The notion of a president with power of an absolute monarch is anathema to the concept of democracy.
THE killing of Osama bin Laden is charged in itself and the perceptions of it. My first reaction to the news was disbelief, followed by relief.
The suddenness of the death seemed oddly anticlimactic nearly 10 years after 9/ll, and after the needless invasion of Iraq with its cost in blood and money. As the fact sank in, I thought: "Good, maybe this will give Obama the cover he needs to get us out of Afghanistan."
I'm unwavering in my support of the basic ideals of the United States.
Service in its military during the Vietnam misadventure brought home the pride in carrying out the essential mission, even in the face of the serious miscalculations and flat-out lying of the civilian policy-makers who framed the mission.
That is preamble to my reflections about what was done in this case. I was not thrilled watching my fellow Americans bursting into a sudden celebratory response, waving the flag and shouting, "USA, USA", jumping up and down in the manner of the fans of a sporting event.
I could not bring myself to join their jubilation in that this killing is disquieting for many reasons.
Bin Laden's death, offered as "closure" to the families of 9-11 victims, raises as many questions as it seems to answer. Was it legal? The rationalisation given by the Obama administration was that this was done as an act of self-defence in the respect of Bin Laden's declaration of war against the United States.
Jeffrey Toobin, legal correspondent for the New Yorker magazine, argued that Bin Laden's capture and trial would have created endless complications in security, choice of venue, adduction of evidence and even the conduct of such a trial. Others focused on security, with the spectre of retaliatory kidnappings for ransom of Bin Laden.

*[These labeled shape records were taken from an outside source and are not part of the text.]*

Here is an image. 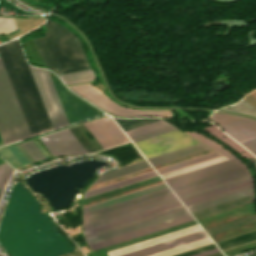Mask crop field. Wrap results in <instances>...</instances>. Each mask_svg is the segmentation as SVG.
Wrapping results in <instances>:
<instances>
[{
  "label": "crop field",
  "mask_w": 256,
  "mask_h": 256,
  "mask_svg": "<svg viewBox=\"0 0 256 256\" xmlns=\"http://www.w3.org/2000/svg\"><path fill=\"white\" fill-rule=\"evenodd\" d=\"M0 54L31 135L68 125L48 72L29 65L52 128L19 41L0 45Z\"/></svg>",
  "instance_id": "crop-field-1"
},
{
  "label": "crop field",
  "mask_w": 256,
  "mask_h": 256,
  "mask_svg": "<svg viewBox=\"0 0 256 256\" xmlns=\"http://www.w3.org/2000/svg\"><path fill=\"white\" fill-rule=\"evenodd\" d=\"M0 133L5 144L31 136L1 58Z\"/></svg>",
  "instance_id": "crop-field-2"
},
{
  "label": "crop field",
  "mask_w": 256,
  "mask_h": 256,
  "mask_svg": "<svg viewBox=\"0 0 256 256\" xmlns=\"http://www.w3.org/2000/svg\"><path fill=\"white\" fill-rule=\"evenodd\" d=\"M45 27L64 73L91 68L77 38L58 23L47 21Z\"/></svg>",
  "instance_id": "crop-field-3"
},
{
  "label": "crop field",
  "mask_w": 256,
  "mask_h": 256,
  "mask_svg": "<svg viewBox=\"0 0 256 256\" xmlns=\"http://www.w3.org/2000/svg\"><path fill=\"white\" fill-rule=\"evenodd\" d=\"M196 143L199 142L178 129L135 142L147 159Z\"/></svg>",
  "instance_id": "crop-field-4"
},
{
  "label": "crop field",
  "mask_w": 256,
  "mask_h": 256,
  "mask_svg": "<svg viewBox=\"0 0 256 256\" xmlns=\"http://www.w3.org/2000/svg\"><path fill=\"white\" fill-rule=\"evenodd\" d=\"M74 92L83 96L87 100L96 104L105 111L118 115V116H164L170 117L172 112L170 111H138L128 108H122L115 105L111 100L105 97L102 93L91 87L90 84L72 87Z\"/></svg>",
  "instance_id": "crop-field-5"
},
{
  "label": "crop field",
  "mask_w": 256,
  "mask_h": 256,
  "mask_svg": "<svg viewBox=\"0 0 256 256\" xmlns=\"http://www.w3.org/2000/svg\"><path fill=\"white\" fill-rule=\"evenodd\" d=\"M103 149L129 141L111 117L84 124Z\"/></svg>",
  "instance_id": "crop-field-6"
},
{
  "label": "crop field",
  "mask_w": 256,
  "mask_h": 256,
  "mask_svg": "<svg viewBox=\"0 0 256 256\" xmlns=\"http://www.w3.org/2000/svg\"><path fill=\"white\" fill-rule=\"evenodd\" d=\"M210 118L221 125L239 143L256 138V121L216 113Z\"/></svg>",
  "instance_id": "crop-field-7"
},
{
  "label": "crop field",
  "mask_w": 256,
  "mask_h": 256,
  "mask_svg": "<svg viewBox=\"0 0 256 256\" xmlns=\"http://www.w3.org/2000/svg\"><path fill=\"white\" fill-rule=\"evenodd\" d=\"M53 156L85 153V149L69 129L41 137Z\"/></svg>",
  "instance_id": "crop-field-8"
},
{
  "label": "crop field",
  "mask_w": 256,
  "mask_h": 256,
  "mask_svg": "<svg viewBox=\"0 0 256 256\" xmlns=\"http://www.w3.org/2000/svg\"><path fill=\"white\" fill-rule=\"evenodd\" d=\"M190 220H193V218L190 214H188V215L181 216L172 220H168L159 224H155L146 228H142L136 231H132L123 235H119L110 239H106L97 243L90 244V247L93 249V251H95L112 244H116L128 239H132L141 235H145V234H148L157 230H161L170 226H174Z\"/></svg>",
  "instance_id": "crop-field-9"
},
{
  "label": "crop field",
  "mask_w": 256,
  "mask_h": 256,
  "mask_svg": "<svg viewBox=\"0 0 256 256\" xmlns=\"http://www.w3.org/2000/svg\"><path fill=\"white\" fill-rule=\"evenodd\" d=\"M243 165V162L239 159H231L224 162H220L211 166H207L198 170H194L185 174H181L172 178L165 179V182L169 187L178 185L187 181H191L200 177H204L210 174H214L223 170H227L236 166Z\"/></svg>",
  "instance_id": "crop-field-10"
},
{
  "label": "crop field",
  "mask_w": 256,
  "mask_h": 256,
  "mask_svg": "<svg viewBox=\"0 0 256 256\" xmlns=\"http://www.w3.org/2000/svg\"><path fill=\"white\" fill-rule=\"evenodd\" d=\"M185 214H188L186 209L180 210V211L170 213V214H167V215H164V216H160V217H157V218H154V219H150V220L143 221V222H140V223H137V224H133V225H130V226H127V227H123V228H120V229H117V230H113V231H110V232H107V233H104V234L86 239V241H87L88 244H90V243H93V242H97V241H100V240H103V239H106V238H110V237H113V236H116V235H119V234H123V233L129 232V231H132V230H136V229H139V228H142V227H146V226H149V225H152V224H155V223H159V222H162V221H165V220H168V219H172V218H175V217H178V216H181V215H185Z\"/></svg>",
  "instance_id": "crop-field-11"
},
{
  "label": "crop field",
  "mask_w": 256,
  "mask_h": 256,
  "mask_svg": "<svg viewBox=\"0 0 256 256\" xmlns=\"http://www.w3.org/2000/svg\"><path fill=\"white\" fill-rule=\"evenodd\" d=\"M46 37H40L38 39H34V43L39 51V54L45 64V66L53 69L58 74L63 73L56 57L55 51L51 44L50 38L45 32Z\"/></svg>",
  "instance_id": "crop-field-12"
},
{
  "label": "crop field",
  "mask_w": 256,
  "mask_h": 256,
  "mask_svg": "<svg viewBox=\"0 0 256 256\" xmlns=\"http://www.w3.org/2000/svg\"><path fill=\"white\" fill-rule=\"evenodd\" d=\"M204 237H207V235L203 231H201V232H198V233H194V234H191V235H188V236H184V237H181V238H178V239H175V240H171V241H168V242H165V243H161V244H158V245H155V246H152V247H148V248H145V249H142V250H139V251H135V252H132V253H129V254H125V255H122V256H144V255H147V254H150V253H154V252H157V251H160V250H164V249H167V248H170V247H174V246L184 244V243L194 241V240L204 238Z\"/></svg>",
  "instance_id": "crop-field-13"
},
{
  "label": "crop field",
  "mask_w": 256,
  "mask_h": 256,
  "mask_svg": "<svg viewBox=\"0 0 256 256\" xmlns=\"http://www.w3.org/2000/svg\"><path fill=\"white\" fill-rule=\"evenodd\" d=\"M164 188H167L165 183L160 184V185H156V186H153V187H150V188H146V189H143V190H140V191H137V192H133V193H130V194H127V195H123V196H120V197H117V198H114V199H110V200H107V201H104V202H101V203H97V204H94V205H91V206H87V207L83 208V214L87 213V212H90V211H94V210L103 208V207H106V206H110V205L119 203V202H122V201H125V200H129V199L141 196V195H145V194L157 191V190H161V189H164Z\"/></svg>",
  "instance_id": "crop-field-14"
},
{
  "label": "crop field",
  "mask_w": 256,
  "mask_h": 256,
  "mask_svg": "<svg viewBox=\"0 0 256 256\" xmlns=\"http://www.w3.org/2000/svg\"><path fill=\"white\" fill-rule=\"evenodd\" d=\"M147 168H150V165L148 164V162L146 160H144V161H141V162H138L135 164H131V165H128V166H125V167H122V168H119V169H116V170H113L110 172H106V173L100 175L98 177V179L95 182H93L91 185L98 184V183H101V182H104L107 180H111V179H114L117 177H121V176L130 174V173H134V172L143 170V169H147Z\"/></svg>",
  "instance_id": "crop-field-15"
},
{
  "label": "crop field",
  "mask_w": 256,
  "mask_h": 256,
  "mask_svg": "<svg viewBox=\"0 0 256 256\" xmlns=\"http://www.w3.org/2000/svg\"><path fill=\"white\" fill-rule=\"evenodd\" d=\"M206 149H209V148L206 147L205 145L199 143V144H196V145H193V146L181 149V150H177V151H174V152H171V153L159 156V157L149 159L148 161L153 166H155V165L165 163V162H168V161L180 158V157H184V156H187V155L199 152V151L206 150Z\"/></svg>",
  "instance_id": "crop-field-16"
},
{
  "label": "crop field",
  "mask_w": 256,
  "mask_h": 256,
  "mask_svg": "<svg viewBox=\"0 0 256 256\" xmlns=\"http://www.w3.org/2000/svg\"><path fill=\"white\" fill-rule=\"evenodd\" d=\"M254 201H255V194L251 195V196L241 198V199H238V200H234V201H231V202H228V203H225V204H221V205H218V206H215V207H212V208H208V209H205V210H202V211H199V212H195V213H192V215L196 219H198V218L205 217V216H208V215H211V214H215V213H218V212H221V211H224V210H228V209H231V208H234V207H237V206H241V205H244V204H247V203H251V202H254Z\"/></svg>",
  "instance_id": "crop-field-17"
},
{
  "label": "crop field",
  "mask_w": 256,
  "mask_h": 256,
  "mask_svg": "<svg viewBox=\"0 0 256 256\" xmlns=\"http://www.w3.org/2000/svg\"><path fill=\"white\" fill-rule=\"evenodd\" d=\"M171 197H174L173 193L168 194V195H164V196H161V197H158V198H154V199H151V200H148V201H144V202H141V203H138V204H134V205H131V206H128V207H124V208H121V209H118V210H114V211H111V212H108V213H104V214H101V215H98V216H94V217H91V218H88V219H84L83 223L85 225V224H88V223H91V222H95V221H98V220H101V219H104V218H107V217H110V216H114V215L129 211V210H133V209H136V208H139V207H142V206H145V205H149V204H152V203L164 200V199H168V198H171Z\"/></svg>",
  "instance_id": "crop-field-18"
},
{
  "label": "crop field",
  "mask_w": 256,
  "mask_h": 256,
  "mask_svg": "<svg viewBox=\"0 0 256 256\" xmlns=\"http://www.w3.org/2000/svg\"><path fill=\"white\" fill-rule=\"evenodd\" d=\"M167 193H171L169 188L161 190V191H157V192L145 195V196H141V197H138V198L126 201V202H122V203H119V204H116V205H113V206H110V207H106V208H103V209H100V210H97V211H94V212L84 214L83 219L87 218V217L97 215V214H101V213H104V212H107V211H111V210H114V209H117V208H121V207H124V206H127V205H131V204H134V203H137V202H141V201H144V200H147V199H151V198H154V197H157V196H161V195H164V194H167Z\"/></svg>",
  "instance_id": "crop-field-19"
},
{
  "label": "crop field",
  "mask_w": 256,
  "mask_h": 256,
  "mask_svg": "<svg viewBox=\"0 0 256 256\" xmlns=\"http://www.w3.org/2000/svg\"><path fill=\"white\" fill-rule=\"evenodd\" d=\"M256 222V214L206 229L209 236Z\"/></svg>",
  "instance_id": "crop-field-20"
},
{
  "label": "crop field",
  "mask_w": 256,
  "mask_h": 256,
  "mask_svg": "<svg viewBox=\"0 0 256 256\" xmlns=\"http://www.w3.org/2000/svg\"><path fill=\"white\" fill-rule=\"evenodd\" d=\"M153 176H157L155 171L149 172V173H146V174H143V175H139V176H136V177H132V178H129V179H126V180H122V181H119V182H116V183H112V184H109V185H106V186L88 191L86 193L85 197H88V196H91V195H94V194H97V193H101V192H104V191H107V190H110V189H113V188H116V187H120V186H123V185H126V184L137 182V181H140V180H143V179H147V178H150V177H153Z\"/></svg>",
  "instance_id": "crop-field-21"
},
{
  "label": "crop field",
  "mask_w": 256,
  "mask_h": 256,
  "mask_svg": "<svg viewBox=\"0 0 256 256\" xmlns=\"http://www.w3.org/2000/svg\"><path fill=\"white\" fill-rule=\"evenodd\" d=\"M252 193H253V188L242 191V192H238V193H235V194H232V195H228V196H225V197H222V198H218V199H215V200H212V201H208V202H205V203H202V204H198V205H195V206H192V207H188V210L190 211V213H192V212L202 210V209H205V208H208V207L220 204V203H224V202H227V201H230V200L242 197V196H246V195H249V194H252Z\"/></svg>",
  "instance_id": "crop-field-22"
},
{
  "label": "crop field",
  "mask_w": 256,
  "mask_h": 256,
  "mask_svg": "<svg viewBox=\"0 0 256 256\" xmlns=\"http://www.w3.org/2000/svg\"><path fill=\"white\" fill-rule=\"evenodd\" d=\"M246 174H249L248 169L244 170V171L234 173V174H231V175H227V176H224V177H221V178H218V179H214V180H211V181H208V182H204V183H201V184H198V185H195V186H191V187H188V188H185V189H182V190H178V191H175V193H176L177 196H179V195H182V194H185V193H189V192H192V191L204 188V187H208V186L220 183V182H224V181H227V180L239 177V176H243V175H246Z\"/></svg>",
  "instance_id": "crop-field-23"
},
{
  "label": "crop field",
  "mask_w": 256,
  "mask_h": 256,
  "mask_svg": "<svg viewBox=\"0 0 256 256\" xmlns=\"http://www.w3.org/2000/svg\"><path fill=\"white\" fill-rule=\"evenodd\" d=\"M255 239H256V230L246 234L236 236V237H232L223 241L216 242V244L220 247L221 250H223V249L230 248V247H233L242 243H246Z\"/></svg>",
  "instance_id": "crop-field-24"
},
{
  "label": "crop field",
  "mask_w": 256,
  "mask_h": 256,
  "mask_svg": "<svg viewBox=\"0 0 256 256\" xmlns=\"http://www.w3.org/2000/svg\"><path fill=\"white\" fill-rule=\"evenodd\" d=\"M181 205H182L181 202L176 203V204H172V205H169V206H166V207H163V208H159V209H156V210H153V211H150V212H146V213L134 216V217H130V218H127V219H124V220H121V221H117V222H114V223H111V224H108V225H104V226H101V227H98V228H95V229H92V230L85 231L84 234L86 235V234H89V233H92V232H95V231H99V230H102V229H105V228H108V227H111V226H114V225H118V224H121V223H124V222H128V221H131V220H134V219H138V218H141V217H144V216H148V215L158 213V212H161V211H164V210H168V209H171V208H174V207H178V206H181Z\"/></svg>",
  "instance_id": "crop-field-25"
},
{
  "label": "crop field",
  "mask_w": 256,
  "mask_h": 256,
  "mask_svg": "<svg viewBox=\"0 0 256 256\" xmlns=\"http://www.w3.org/2000/svg\"><path fill=\"white\" fill-rule=\"evenodd\" d=\"M217 156H220V155L218 153L214 152V153H211V154H208V155H205V156H201V157H198V158L186 161V162H182V163L175 164V165H172V166H169V167L158 169L157 171H158L159 174H161V173H165V172H168V171L183 168V167H186V166H190V165H193V164H196V163H199V162H202V161H205V160L217 157Z\"/></svg>",
  "instance_id": "crop-field-26"
},
{
  "label": "crop field",
  "mask_w": 256,
  "mask_h": 256,
  "mask_svg": "<svg viewBox=\"0 0 256 256\" xmlns=\"http://www.w3.org/2000/svg\"><path fill=\"white\" fill-rule=\"evenodd\" d=\"M246 168H247V166L243 165V166L236 167V168H233V169H230V170H227V171H223V172H220V173H217V174H214V175H210V176H207V177H204V178H200V179H197V180H194V181H191V182H187V183H184V184H181V185H178V186H174V187H171V189L173 191H175V190H178V189H182V188L194 185V184H198V183H201V182H204V181H207V180H210V179H214V178H217V177H220V176H223V175H227V174H230V173H233V172H236V171H239V170H243V169H246Z\"/></svg>",
  "instance_id": "crop-field-27"
},
{
  "label": "crop field",
  "mask_w": 256,
  "mask_h": 256,
  "mask_svg": "<svg viewBox=\"0 0 256 256\" xmlns=\"http://www.w3.org/2000/svg\"><path fill=\"white\" fill-rule=\"evenodd\" d=\"M189 135L194 137L195 139L201 141L202 143L208 145L209 147L215 149L216 151L222 153L223 155L229 157V158H234L235 157L234 154L230 153L229 151L224 149L222 146H220L216 142L210 140L209 138H207V137H205V136H203V135H201L197 132L189 133Z\"/></svg>",
  "instance_id": "crop-field-28"
},
{
  "label": "crop field",
  "mask_w": 256,
  "mask_h": 256,
  "mask_svg": "<svg viewBox=\"0 0 256 256\" xmlns=\"http://www.w3.org/2000/svg\"><path fill=\"white\" fill-rule=\"evenodd\" d=\"M115 119V118H114ZM123 131L135 128L160 119H115Z\"/></svg>",
  "instance_id": "crop-field-29"
},
{
  "label": "crop field",
  "mask_w": 256,
  "mask_h": 256,
  "mask_svg": "<svg viewBox=\"0 0 256 256\" xmlns=\"http://www.w3.org/2000/svg\"><path fill=\"white\" fill-rule=\"evenodd\" d=\"M180 209H184V207L181 206V207L174 208V209H171V210H168V211H164V212H161V213H158V214H154V215H151V216H148V217H144V218H141V219H138V220H134V221H131V222H128V223H124V224H121V225H118V226H114V227H111V228H108V229H105V230H102V231H99V232H95V233L86 235L85 239L89 238V237H92V236H95V235H98V234H101V233H104V232H107V231H110V230H113V229H117V228L127 226V225H130V224H133V223H137V222H140V221H143V220L154 218V217L164 215V214H167V213H170V212H174V211H177V210H180Z\"/></svg>",
  "instance_id": "crop-field-30"
},
{
  "label": "crop field",
  "mask_w": 256,
  "mask_h": 256,
  "mask_svg": "<svg viewBox=\"0 0 256 256\" xmlns=\"http://www.w3.org/2000/svg\"><path fill=\"white\" fill-rule=\"evenodd\" d=\"M60 77L62 78V80L65 83L95 78L92 70L78 72V73H72V74H67V75H61Z\"/></svg>",
  "instance_id": "crop-field-31"
},
{
  "label": "crop field",
  "mask_w": 256,
  "mask_h": 256,
  "mask_svg": "<svg viewBox=\"0 0 256 256\" xmlns=\"http://www.w3.org/2000/svg\"><path fill=\"white\" fill-rule=\"evenodd\" d=\"M174 200H177V198L174 197V198H171V199H168V200H164V201H161V202H158V203L149 205V206H145V207H142V208H139V209L130 211V212H126V213H123V214H120V215H117V216H114V217H110V218H107V219H104V220H101V221H98V222H95V223H91V224L85 225V226H84V229H85V228H88V227H91V226H94V225H97V224H100V223H103V222H106V221H110V220H113V219L122 217V216L129 215V214H132V213H135V212H138V211H142V210H145V209L154 207V206H158V205H161V204L170 202V201H174Z\"/></svg>",
  "instance_id": "crop-field-32"
},
{
  "label": "crop field",
  "mask_w": 256,
  "mask_h": 256,
  "mask_svg": "<svg viewBox=\"0 0 256 256\" xmlns=\"http://www.w3.org/2000/svg\"><path fill=\"white\" fill-rule=\"evenodd\" d=\"M166 125H169V124L160 120V121H157V122L145 125V126H141V127L126 131V133L129 137H131V136L141 134V133H144V132H147V131H150V130H153V129H156L159 127L166 126Z\"/></svg>",
  "instance_id": "crop-field-33"
},
{
  "label": "crop field",
  "mask_w": 256,
  "mask_h": 256,
  "mask_svg": "<svg viewBox=\"0 0 256 256\" xmlns=\"http://www.w3.org/2000/svg\"><path fill=\"white\" fill-rule=\"evenodd\" d=\"M17 29L13 17L0 16V33H9Z\"/></svg>",
  "instance_id": "crop-field-34"
},
{
  "label": "crop field",
  "mask_w": 256,
  "mask_h": 256,
  "mask_svg": "<svg viewBox=\"0 0 256 256\" xmlns=\"http://www.w3.org/2000/svg\"><path fill=\"white\" fill-rule=\"evenodd\" d=\"M12 173L13 170L7 163L0 165V188L6 186Z\"/></svg>",
  "instance_id": "crop-field-35"
},
{
  "label": "crop field",
  "mask_w": 256,
  "mask_h": 256,
  "mask_svg": "<svg viewBox=\"0 0 256 256\" xmlns=\"http://www.w3.org/2000/svg\"><path fill=\"white\" fill-rule=\"evenodd\" d=\"M173 129H176V128L169 125V126H166V127H163V128H159V129L141 134V135L131 137V139H132L133 142H135V141H138V140H141V139H144V138H148V137H151V136H154V135L166 132V131H170V130H173Z\"/></svg>",
  "instance_id": "crop-field-36"
},
{
  "label": "crop field",
  "mask_w": 256,
  "mask_h": 256,
  "mask_svg": "<svg viewBox=\"0 0 256 256\" xmlns=\"http://www.w3.org/2000/svg\"><path fill=\"white\" fill-rule=\"evenodd\" d=\"M254 186H255V183L251 184V185L241 187V188H238V189H234V190H231V191H228V192H224V193H221V194H218V195H215V196H211V197H208V198H205V199H202V200H198V201H195V202H192V203H188V204H185V206L188 207V206H191V205H195V204H198V203H201V202H205V201H208V200H211V199H214V198H218V197L228 195V194H231V193H234V192H237V191H241V190H244V189H247V188H251V187H254Z\"/></svg>",
  "instance_id": "crop-field-37"
},
{
  "label": "crop field",
  "mask_w": 256,
  "mask_h": 256,
  "mask_svg": "<svg viewBox=\"0 0 256 256\" xmlns=\"http://www.w3.org/2000/svg\"><path fill=\"white\" fill-rule=\"evenodd\" d=\"M23 145L35 161L44 158L43 154L38 150V148L33 144L32 141L25 142L23 143Z\"/></svg>",
  "instance_id": "crop-field-38"
},
{
  "label": "crop field",
  "mask_w": 256,
  "mask_h": 256,
  "mask_svg": "<svg viewBox=\"0 0 256 256\" xmlns=\"http://www.w3.org/2000/svg\"><path fill=\"white\" fill-rule=\"evenodd\" d=\"M247 178H250V175L245 176V177H241V178H238V179H235V180H231V181H228V182H225V183H222V184H218V185H215V186H212V187H209V188H205V189H202V190H199V191H195V192H192V193H189V194H186V195L179 196V199L184 198V197H188V196H191V195H194V194H198V193H201V192H204V191H207V190H211V189H214V188H217V187H220V186H224V185H227V184H230V183H234V182H237V181H240V180H243V179H247Z\"/></svg>",
  "instance_id": "crop-field-39"
},
{
  "label": "crop field",
  "mask_w": 256,
  "mask_h": 256,
  "mask_svg": "<svg viewBox=\"0 0 256 256\" xmlns=\"http://www.w3.org/2000/svg\"><path fill=\"white\" fill-rule=\"evenodd\" d=\"M70 130L79 140V142L83 145V147L87 150L88 153L94 152L93 148L89 145V143L85 140V138L81 135V133L77 130L76 127L70 128Z\"/></svg>",
  "instance_id": "crop-field-40"
},
{
  "label": "crop field",
  "mask_w": 256,
  "mask_h": 256,
  "mask_svg": "<svg viewBox=\"0 0 256 256\" xmlns=\"http://www.w3.org/2000/svg\"><path fill=\"white\" fill-rule=\"evenodd\" d=\"M251 183H254V180L249 181V182H245V183H242V184H239V185H236V186H232V187H229V188H226V189H222V190H219V191H216V192H213V193H209V194H206V195H203V196H200V197H196V198H193V199H190V200L183 201V204L188 203V202H192V201H195V200H198V199H201V198H205V197H208V196H211V195H215V194H218V193H221V192H224V191H228V190H231V189H234V188H237V187H241V186H244V185H247V184H251Z\"/></svg>",
  "instance_id": "crop-field-41"
},
{
  "label": "crop field",
  "mask_w": 256,
  "mask_h": 256,
  "mask_svg": "<svg viewBox=\"0 0 256 256\" xmlns=\"http://www.w3.org/2000/svg\"><path fill=\"white\" fill-rule=\"evenodd\" d=\"M10 151L15 155V157L20 161L22 165L28 163L27 159L20 152L16 145L9 147Z\"/></svg>",
  "instance_id": "crop-field-42"
},
{
  "label": "crop field",
  "mask_w": 256,
  "mask_h": 256,
  "mask_svg": "<svg viewBox=\"0 0 256 256\" xmlns=\"http://www.w3.org/2000/svg\"><path fill=\"white\" fill-rule=\"evenodd\" d=\"M212 248H215L214 244L208 245V246H205V247H202V248H198V249H195V250H192V251H188V252H185V253H182V254H178V255H175V256H188V255H192V254L202 252V251L212 249Z\"/></svg>",
  "instance_id": "crop-field-43"
},
{
  "label": "crop field",
  "mask_w": 256,
  "mask_h": 256,
  "mask_svg": "<svg viewBox=\"0 0 256 256\" xmlns=\"http://www.w3.org/2000/svg\"><path fill=\"white\" fill-rule=\"evenodd\" d=\"M245 148H247L250 152L256 155V139L241 143Z\"/></svg>",
  "instance_id": "crop-field-44"
},
{
  "label": "crop field",
  "mask_w": 256,
  "mask_h": 256,
  "mask_svg": "<svg viewBox=\"0 0 256 256\" xmlns=\"http://www.w3.org/2000/svg\"><path fill=\"white\" fill-rule=\"evenodd\" d=\"M176 202H179V200L174 201V202H171V203H167V204H164V205H161V206L155 207V208H151V209H148V210H145V211L139 212V213H135V214H132V215H129V216L123 217V218H119V219H116V220H113V221H110V222H107V223H103V224H100V225H97V226H94V227H91V228H95V227H98V226H101V225H104V224H108V223H111V222H114V221H117V220H121V219H124V218L130 217V216H134V215H137V214H140V213H143V212H146V211H150V210H153V209H156V208H159V207H163V206H166V205H169V204H172V203H176ZM91 228H88V229H91ZM88 229H85V230H88ZM85 230H84V231H85Z\"/></svg>",
  "instance_id": "crop-field-45"
},
{
  "label": "crop field",
  "mask_w": 256,
  "mask_h": 256,
  "mask_svg": "<svg viewBox=\"0 0 256 256\" xmlns=\"http://www.w3.org/2000/svg\"><path fill=\"white\" fill-rule=\"evenodd\" d=\"M81 129L85 132V134L89 137V139L93 142V144L97 147L98 150H101V146L97 143V141L93 138V136L89 133V131L85 128L84 125L80 126Z\"/></svg>",
  "instance_id": "crop-field-46"
},
{
  "label": "crop field",
  "mask_w": 256,
  "mask_h": 256,
  "mask_svg": "<svg viewBox=\"0 0 256 256\" xmlns=\"http://www.w3.org/2000/svg\"><path fill=\"white\" fill-rule=\"evenodd\" d=\"M252 179L253 178L248 179V180H244V181H241V182H238V183H234V184H231V185H228V186H224V187H221V188H218V189H214V190H211V191H208V192H204V193H201V194H198V195H194V196H191V197H188V198H184V199H181V201L186 200V199H190V198H193V197H196V196H199V195H203V194H206V193H209V192H213V191H216V190H219V189H222V188H226V187H229V186H232V185H235V184H239V183H242V182H245V181H249V180H252Z\"/></svg>",
  "instance_id": "crop-field-47"
},
{
  "label": "crop field",
  "mask_w": 256,
  "mask_h": 256,
  "mask_svg": "<svg viewBox=\"0 0 256 256\" xmlns=\"http://www.w3.org/2000/svg\"><path fill=\"white\" fill-rule=\"evenodd\" d=\"M18 148L21 150V152L25 155V157L28 159L29 162H33V158L30 156V154L26 151V149L23 147L22 144L17 145Z\"/></svg>",
  "instance_id": "crop-field-48"
},
{
  "label": "crop field",
  "mask_w": 256,
  "mask_h": 256,
  "mask_svg": "<svg viewBox=\"0 0 256 256\" xmlns=\"http://www.w3.org/2000/svg\"><path fill=\"white\" fill-rule=\"evenodd\" d=\"M216 252H219V250L217 248L212 249V250H208V251H205V252H202V253H199V254H195V255H192V256H206V255L216 253Z\"/></svg>",
  "instance_id": "crop-field-49"
},
{
  "label": "crop field",
  "mask_w": 256,
  "mask_h": 256,
  "mask_svg": "<svg viewBox=\"0 0 256 256\" xmlns=\"http://www.w3.org/2000/svg\"><path fill=\"white\" fill-rule=\"evenodd\" d=\"M88 81H91V80L81 81V82H75V83H69V84H67V85H70V84H76V83H82V82H88Z\"/></svg>",
  "instance_id": "crop-field-50"
},
{
  "label": "crop field",
  "mask_w": 256,
  "mask_h": 256,
  "mask_svg": "<svg viewBox=\"0 0 256 256\" xmlns=\"http://www.w3.org/2000/svg\"><path fill=\"white\" fill-rule=\"evenodd\" d=\"M2 191H3V189H0V198H1Z\"/></svg>",
  "instance_id": "crop-field-51"
},
{
  "label": "crop field",
  "mask_w": 256,
  "mask_h": 256,
  "mask_svg": "<svg viewBox=\"0 0 256 256\" xmlns=\"http://www.w3.org/2000/svg\"><path fill=\"white\" fill-rule=\"evenodd\" d=\"M0 256H3V255H0Z\"/></svg>",
  "instance_id": "crop-field-52"
}]
</instances>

There is the question of the nicety of the mission itself.
Whatever one thinks of the Pakistanis and the double-game their intelligence agency has been playing (as revealed by WikiLeaks), the government of Pakistan, a sovereign nation, is nominally friendly to the US, certainly friendly enough to be given billions annually in military aid. Nonetheless, the American President ordered an incursion on to this "friendly" soil to carry out the mission. We cannot know exactly what orders were given-whether "dead or alive" or starkly, "dead" - but dead is what Osama became.
Dead though unarmed but "resisting".
In the 1970s in the US, the Senate's Church committee unearthed instances of CIA political assassinations.
In response, President Gerald Ford issued executive order 11905 which stated: "No employee of the United States Government shall engage in, or conspire to engage in, political assassination." The term "assassination" was not defined, nor was it in subsequent orders signed by Presidents Carter and Reagan.
George Bush more or less acknowledged that the ban would not apply to Bin Laden.
Obama has clearly continued that policy and even extended it.
He has declared an intention to assassinate Anwar-Al Awlaki, an American-born Islamic cleric preaching hate on the internet, currently living in Yemen. Awlaki may be awful but he has never been charged with any crime.
It's not because of any sympathy for Osama bin Laden, who was probably a monster, that I find myself appalled by what appears to have been an act of political assassination, but rather love of my country and what it has stood for - notably the rule of law.
The notion of a president with power of an absolute monarch is anathema to the concept of democracy.
When Obama in describing this killing said "justice has been done" and when he finished by reminding people that America's capability as demonstrated in this action was not the result of its power but derived from of its definition as a country, "one nation, under God, indivisible, with liberty and justice for all", I could not help but experience a heavy dose of irony and sorrow.
Whatever the world gained in Bin Laden's execution may be more than offset by what was lost.